Bringing Back the Death Squads


"What to do about the deepening quagmire of Iraq?...Newsweek has learned the Pentagon is intensively debating an option that dates back to a still-secret strategy in the Reagan administrations battle against the leftist guerrilla insurgency in El Salvador in the early 1980s. Then, faced with a losing war against Salvadoran rebels, the U.S. government funded or supported nationalist forces that allegedly included so-called death squads directed to hunt down and kill rebel leaders and sympathizers. Eventually the insurgency was quelled, and many U.S. conservatives consider the policy to have been a success - despite the deaths of innocent civilians and the subsequent Iran-Contra arms-for-hostages scandal."
-Newsweek's Michael Hirsh and John Barry in a Web exclusive posted on the magazine's Web site January 8.

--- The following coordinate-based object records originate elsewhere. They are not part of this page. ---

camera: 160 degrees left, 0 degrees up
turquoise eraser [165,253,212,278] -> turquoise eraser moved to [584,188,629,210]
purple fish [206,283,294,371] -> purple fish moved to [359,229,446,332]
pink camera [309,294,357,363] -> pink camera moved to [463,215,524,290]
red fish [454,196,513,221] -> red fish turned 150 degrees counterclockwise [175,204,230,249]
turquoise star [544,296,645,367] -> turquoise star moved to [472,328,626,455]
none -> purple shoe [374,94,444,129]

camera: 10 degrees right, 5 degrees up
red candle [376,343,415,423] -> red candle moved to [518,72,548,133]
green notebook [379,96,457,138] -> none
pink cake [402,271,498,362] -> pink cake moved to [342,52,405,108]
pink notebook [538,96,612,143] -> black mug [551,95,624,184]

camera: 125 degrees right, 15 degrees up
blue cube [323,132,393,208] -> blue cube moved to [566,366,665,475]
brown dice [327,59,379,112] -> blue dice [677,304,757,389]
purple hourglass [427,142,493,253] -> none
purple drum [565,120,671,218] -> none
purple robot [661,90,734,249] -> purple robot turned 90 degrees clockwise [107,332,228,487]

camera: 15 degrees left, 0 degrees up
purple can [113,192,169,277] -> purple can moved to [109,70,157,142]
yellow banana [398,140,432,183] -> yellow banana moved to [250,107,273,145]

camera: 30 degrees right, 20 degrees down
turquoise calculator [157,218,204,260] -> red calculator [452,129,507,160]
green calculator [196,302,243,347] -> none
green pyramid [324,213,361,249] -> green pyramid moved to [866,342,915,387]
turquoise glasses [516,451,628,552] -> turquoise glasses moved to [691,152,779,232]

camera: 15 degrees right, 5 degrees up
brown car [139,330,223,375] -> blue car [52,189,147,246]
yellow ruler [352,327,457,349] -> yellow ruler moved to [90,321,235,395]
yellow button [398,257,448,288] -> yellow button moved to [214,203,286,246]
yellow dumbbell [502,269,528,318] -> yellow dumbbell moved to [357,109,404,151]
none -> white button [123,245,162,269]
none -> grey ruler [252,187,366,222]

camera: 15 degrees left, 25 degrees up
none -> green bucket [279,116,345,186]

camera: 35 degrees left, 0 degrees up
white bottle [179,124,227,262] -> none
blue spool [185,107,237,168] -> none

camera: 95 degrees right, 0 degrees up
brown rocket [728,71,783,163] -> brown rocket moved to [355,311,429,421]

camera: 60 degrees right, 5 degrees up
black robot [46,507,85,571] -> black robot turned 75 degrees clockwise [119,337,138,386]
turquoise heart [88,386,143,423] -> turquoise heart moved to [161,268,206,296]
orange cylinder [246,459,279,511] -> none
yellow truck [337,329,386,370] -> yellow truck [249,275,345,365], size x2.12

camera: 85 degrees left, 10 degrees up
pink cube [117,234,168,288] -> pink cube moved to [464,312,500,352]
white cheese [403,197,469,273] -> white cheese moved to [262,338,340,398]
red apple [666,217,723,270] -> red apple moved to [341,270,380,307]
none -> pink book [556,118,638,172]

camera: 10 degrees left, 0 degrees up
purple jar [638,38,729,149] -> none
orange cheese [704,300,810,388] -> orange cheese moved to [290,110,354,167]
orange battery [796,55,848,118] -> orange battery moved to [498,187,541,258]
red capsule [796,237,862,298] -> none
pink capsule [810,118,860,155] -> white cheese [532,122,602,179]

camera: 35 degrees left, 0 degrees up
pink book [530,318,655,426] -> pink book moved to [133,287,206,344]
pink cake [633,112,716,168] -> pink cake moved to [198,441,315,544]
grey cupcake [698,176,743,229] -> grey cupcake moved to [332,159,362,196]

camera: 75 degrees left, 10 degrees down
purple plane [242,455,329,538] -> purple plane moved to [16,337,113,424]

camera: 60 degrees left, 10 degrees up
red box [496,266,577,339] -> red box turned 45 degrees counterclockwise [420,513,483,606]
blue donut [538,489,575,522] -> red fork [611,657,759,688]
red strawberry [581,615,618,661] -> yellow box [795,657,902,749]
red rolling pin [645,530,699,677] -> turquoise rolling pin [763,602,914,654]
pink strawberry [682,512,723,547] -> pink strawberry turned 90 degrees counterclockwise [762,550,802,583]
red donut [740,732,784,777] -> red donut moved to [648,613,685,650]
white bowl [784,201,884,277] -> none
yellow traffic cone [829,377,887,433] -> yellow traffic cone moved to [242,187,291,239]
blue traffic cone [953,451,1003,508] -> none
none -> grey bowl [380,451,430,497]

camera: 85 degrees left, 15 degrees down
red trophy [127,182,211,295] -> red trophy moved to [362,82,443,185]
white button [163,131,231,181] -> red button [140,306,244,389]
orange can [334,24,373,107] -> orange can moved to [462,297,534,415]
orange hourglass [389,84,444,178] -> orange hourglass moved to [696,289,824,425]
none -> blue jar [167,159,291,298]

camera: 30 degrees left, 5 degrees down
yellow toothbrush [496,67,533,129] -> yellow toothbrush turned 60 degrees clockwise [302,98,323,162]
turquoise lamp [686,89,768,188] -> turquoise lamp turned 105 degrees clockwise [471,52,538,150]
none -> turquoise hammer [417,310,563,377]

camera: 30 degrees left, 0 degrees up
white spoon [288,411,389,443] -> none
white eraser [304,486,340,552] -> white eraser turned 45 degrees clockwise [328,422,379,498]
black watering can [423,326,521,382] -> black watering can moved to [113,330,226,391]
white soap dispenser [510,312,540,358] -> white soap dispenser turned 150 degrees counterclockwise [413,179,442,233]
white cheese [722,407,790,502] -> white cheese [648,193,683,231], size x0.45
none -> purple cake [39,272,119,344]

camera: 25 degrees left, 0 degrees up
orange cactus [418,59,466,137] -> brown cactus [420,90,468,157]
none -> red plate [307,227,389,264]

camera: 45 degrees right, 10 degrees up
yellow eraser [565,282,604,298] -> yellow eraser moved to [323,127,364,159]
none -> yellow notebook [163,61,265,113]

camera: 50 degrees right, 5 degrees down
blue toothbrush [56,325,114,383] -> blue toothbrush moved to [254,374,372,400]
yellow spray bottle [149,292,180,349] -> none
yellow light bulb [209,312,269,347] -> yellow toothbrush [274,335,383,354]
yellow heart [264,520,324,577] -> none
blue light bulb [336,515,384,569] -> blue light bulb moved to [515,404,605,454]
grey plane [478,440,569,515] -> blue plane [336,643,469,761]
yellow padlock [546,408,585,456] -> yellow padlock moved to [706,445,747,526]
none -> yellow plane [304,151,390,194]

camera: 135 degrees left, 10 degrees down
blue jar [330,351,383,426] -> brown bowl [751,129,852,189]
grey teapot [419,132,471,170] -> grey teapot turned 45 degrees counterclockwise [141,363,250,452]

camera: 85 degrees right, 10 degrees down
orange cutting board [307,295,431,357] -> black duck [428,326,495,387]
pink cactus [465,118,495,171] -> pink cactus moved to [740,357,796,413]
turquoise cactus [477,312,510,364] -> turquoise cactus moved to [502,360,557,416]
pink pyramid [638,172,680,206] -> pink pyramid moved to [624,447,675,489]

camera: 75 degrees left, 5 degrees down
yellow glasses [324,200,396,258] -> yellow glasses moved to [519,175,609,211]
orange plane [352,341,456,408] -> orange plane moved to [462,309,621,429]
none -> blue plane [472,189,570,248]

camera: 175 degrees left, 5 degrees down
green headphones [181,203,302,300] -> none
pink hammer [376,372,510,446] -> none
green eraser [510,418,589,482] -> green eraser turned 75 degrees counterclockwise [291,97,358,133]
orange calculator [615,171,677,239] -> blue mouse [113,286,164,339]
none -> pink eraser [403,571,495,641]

"Is this a clear sign though that U.S. forces are losing the war with these insurgents? That they are even more difficult to, to deal with than once imagined?"
"But in El Salvador many innocent civilians were killed when these kind of tactics were employed. Are you concerned about that, or the possibility this will increase anti-American sentiment in the general Iraqi population?"
-NBC's Katie Couric to retired General Wayne Downing on the January 10 Today. A graphic reading "Iraqi Death Squads?" remained onscreen throughout the interview.

 

Who'll Thwart Bush Now?


"Some people are saying that as you leave, the last dissenting voice will leave this administration....How much did your dissenting opinions contribute to your decision to leave the position of Secretary of State; and are you worried that in your absence there will be, what some call, a 'group think' on major and serious policy issues?...Are you comfortable with the mix of opinions that there'll be enough strong voices to do the same in your absence?"
-Questions from NBC's Matt Lauer to outgoing Secretary of State Colin Powell, December 28 Today.


The Gospel According to Moore


"[Michael] Moore...says that his film, too, resonates with Christ's message. The Passion of the Christ emphasized Christ's final hours and, for the most part, left out scenes of his ministry. 'But my film dovetails with the rest of Jesus' life,' Moore told Time last week. 'It connects to his message about questioning those in authority, of being a man of peace, of loving your neighbor.'"
-Time's Richard Lacayo in the magazine's December 27/January 3 year-end double issue, juxtaposing the left-wing Moore with actor/director Mel Gibson as runners-up for Time's Person of the Year award.